Le changement grâce à la crise
Ce moment, c'est, curieusement, la crise internationale. Elle favorise, certains investissements bien spécifiques aux périodes de récession, dessinant une nouvelle physionomie d'un marché qui se détourne de plus en plus de la place boursière. Les grandes entreprises, y compris celles qui sont spécialisées dans le commerce international, profitent en effet de l'accalmie qui règne sur les marchés pour entreprendre des investissements stratégiques. C'est, par exemple, le cas d'Alliance développement immobilier qui a tiré profit du départ de Thomas & Piron, touché de plein fouet par la crise, pour s'approprier le projet touristique de Port Lixus en avril dernier. Cela, même si le secteur est en berne. “Mis à part le tourisme qui est boudé par un grand nombre de bailleurs de fonds, les dossiers d'investissement axés vers l'agriculture, l'agro alimentaire, la distribution et même les secteurs destinés à l'exportation foisonnent”, confirme notre source. Et poursuit : “ce sont effectivement les investissements à long terme qui ont la côte en ce moment car ce sont des opérations qui visent la reprise. En temps de crise, elles sont de facto plus rentables que le financement de projets court terme”.
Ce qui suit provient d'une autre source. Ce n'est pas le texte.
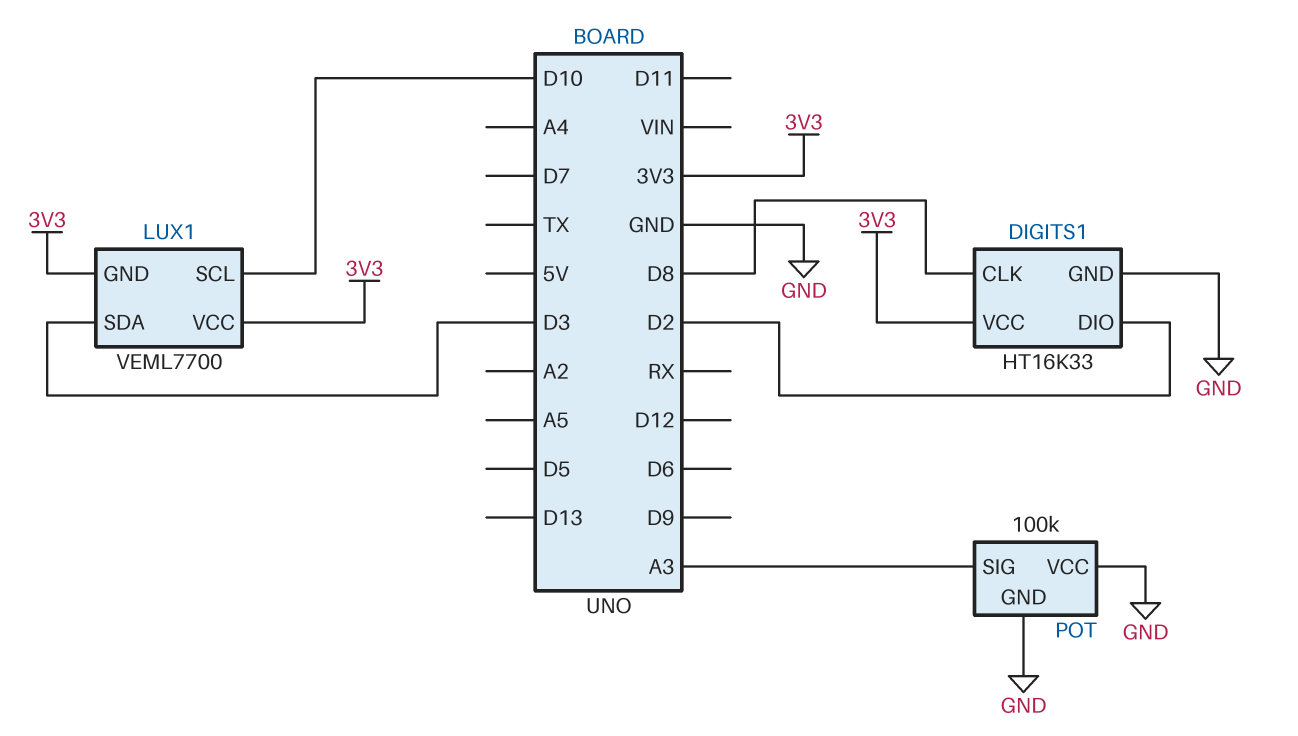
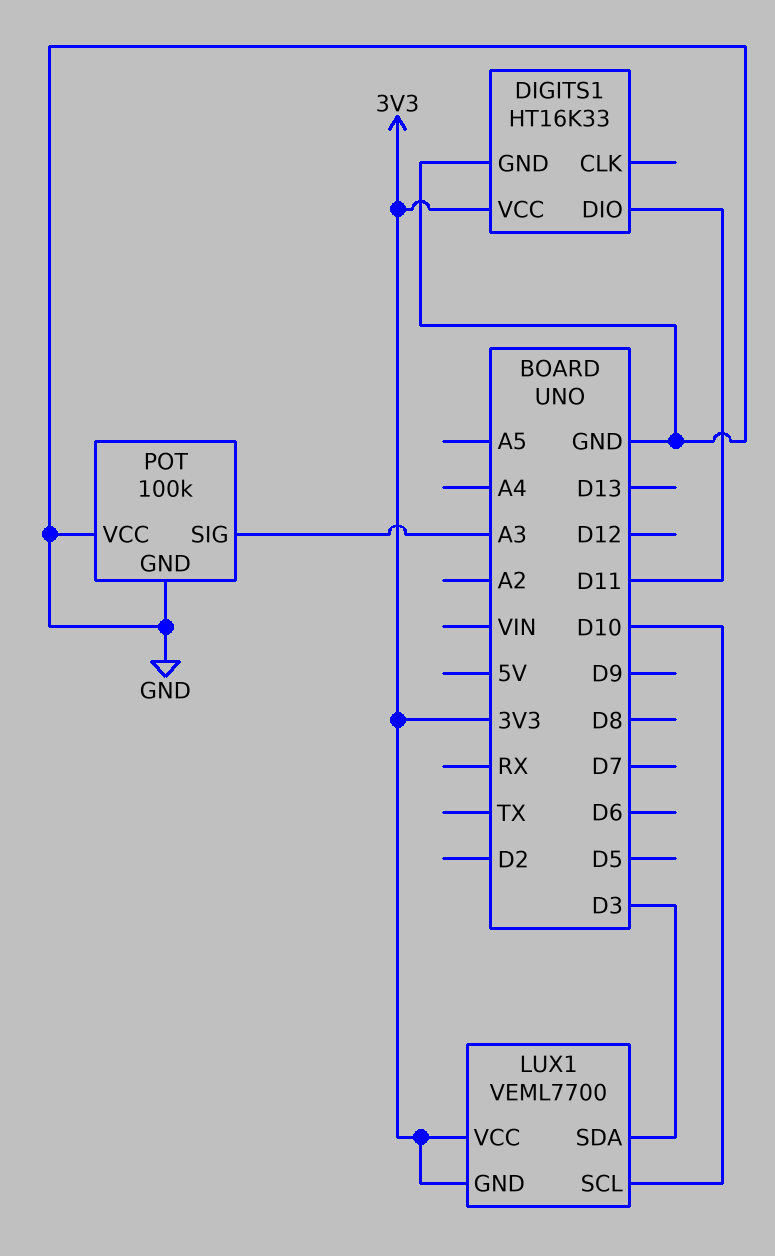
DIGITS1 pin CLK: D8 -> none
DIGITS1 pin DIO: D2 -> D11

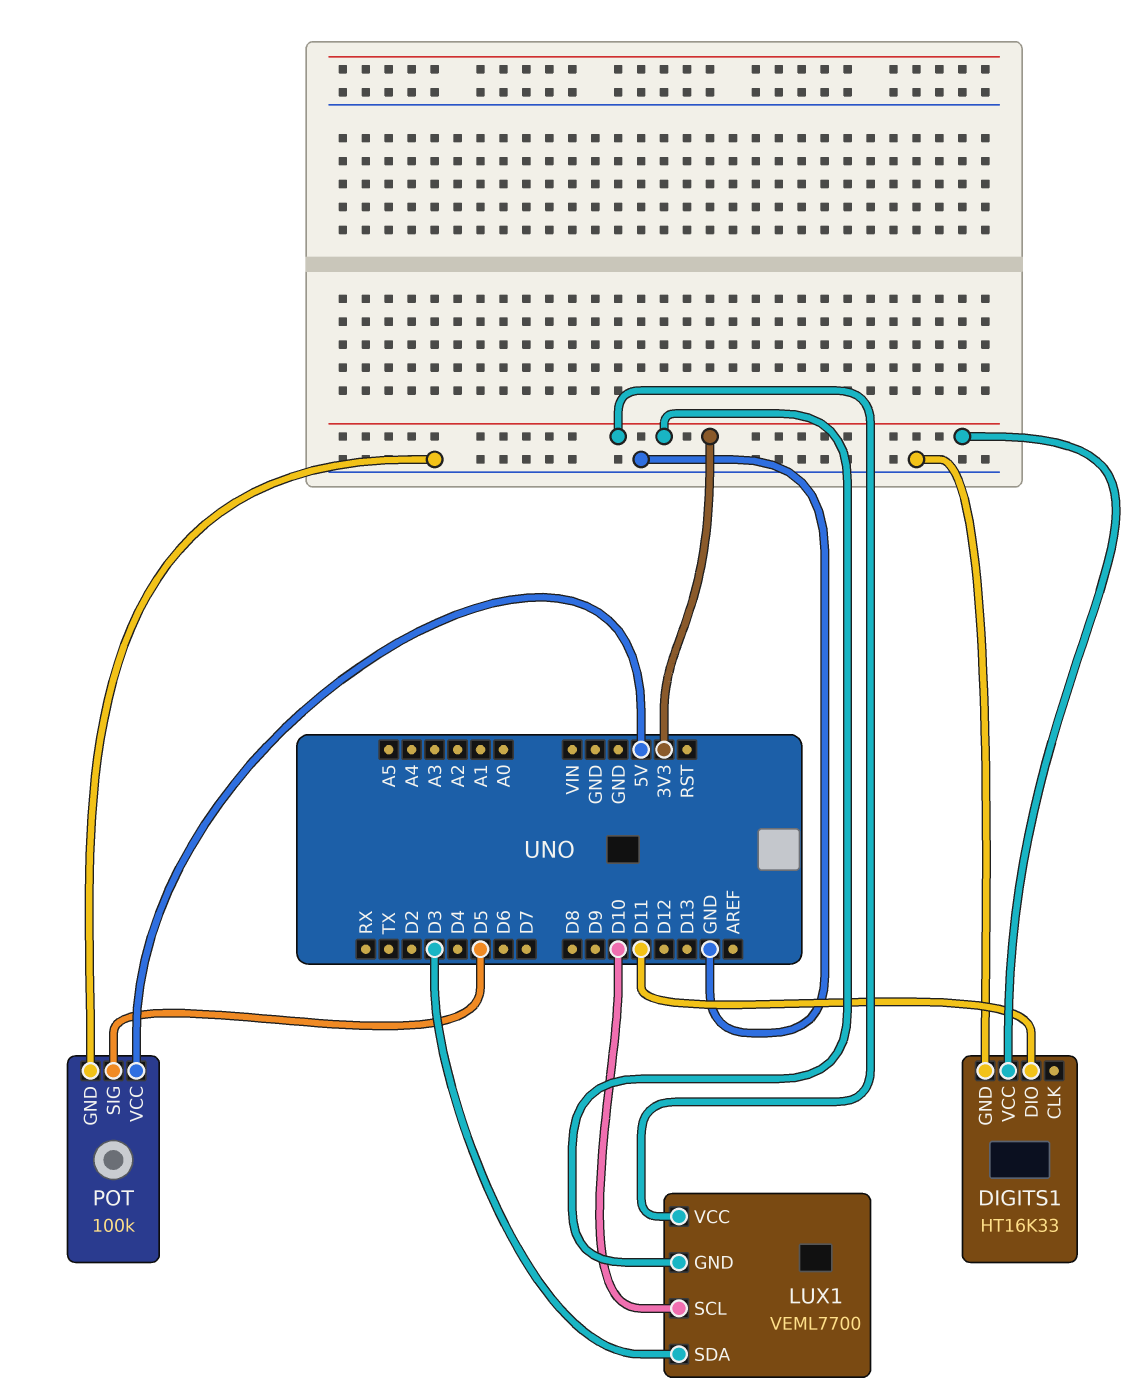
POT pin SIG: A3 -> D5
POT pin VCC: GND -> 5V

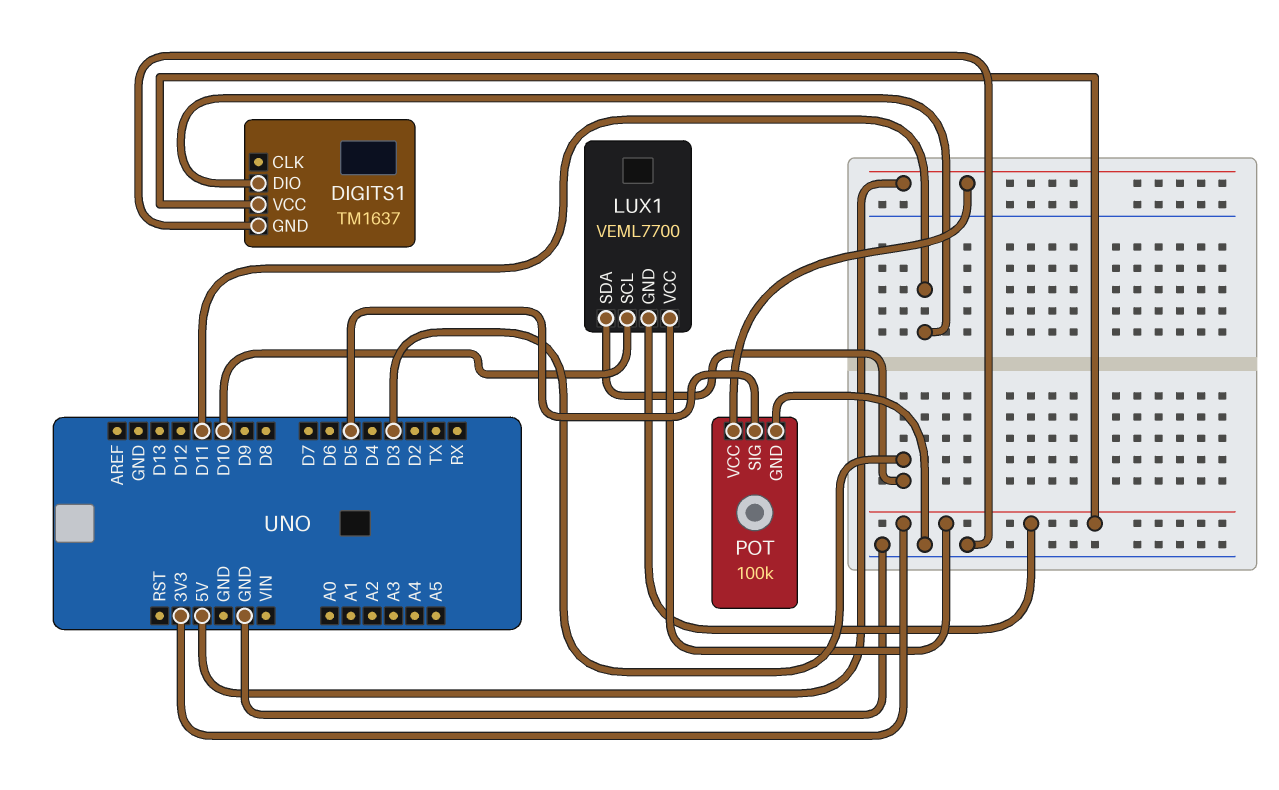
DIGITS1: HT16K33 -> TM1637

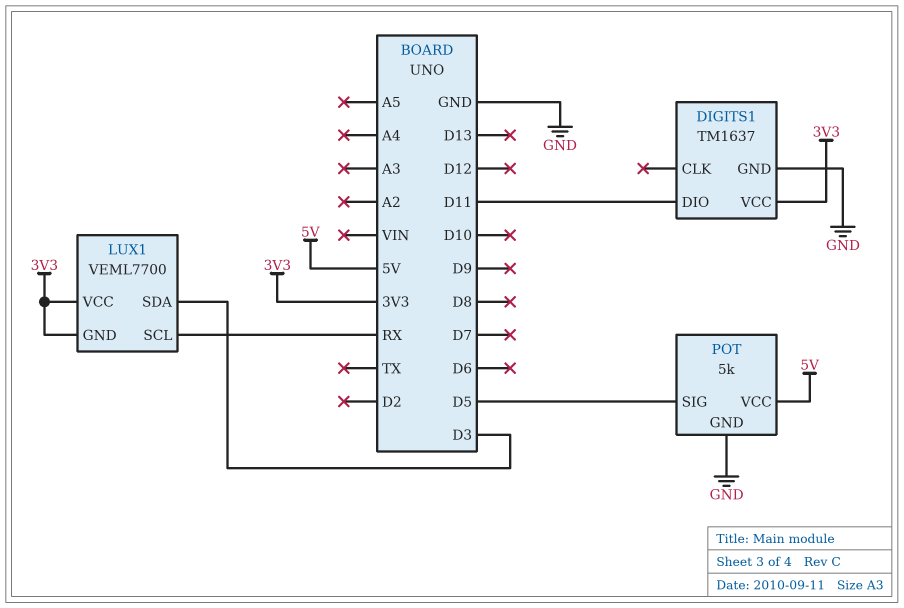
LUX1 pin SCL: D10 -> RX
POT: 100k -> 5k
De plus, au-delà des “simples” montages financiers et levées de fonds, la récession mondiale ouvre de nouveaux horizons de travail. Au programme : rachats, rapprochements et fusion-acquisitions de sociétés. Les crises agissent comme un régulateur sur le tissu économique, à l'image de la sélection naturelle dans la biosphère. Les sociétés les moins solides périssent…souvent au profit des grandes. Celles-ci n'hésitent donc pas à mettre la main sur leurs consœurs en faillite. Elles réalisent ainsi des bonnes affaires en rachetant la “petite” concurrence ou en intégrant une partie de la chaîne des valeurs à bas prix. Pour l'heure, ces opérations n'ont pas été rendues publiques. Et ce n'est visiblement pas pour demain que l'on aura plus d'information. “La plupart des dossiers sur lesquels nous travaillons n'ont pas encore abouti, ils sont toujours frappés du sceau de la confidentialité, renchérit ce conseiller financier. De plus, la majeure partie des entreprises concernées ne sont pas cotées en bourse et donc ne sont pas tenues de communiquer sur leurs opérations”. En d'autres termes, vous n'en saurez pas plus.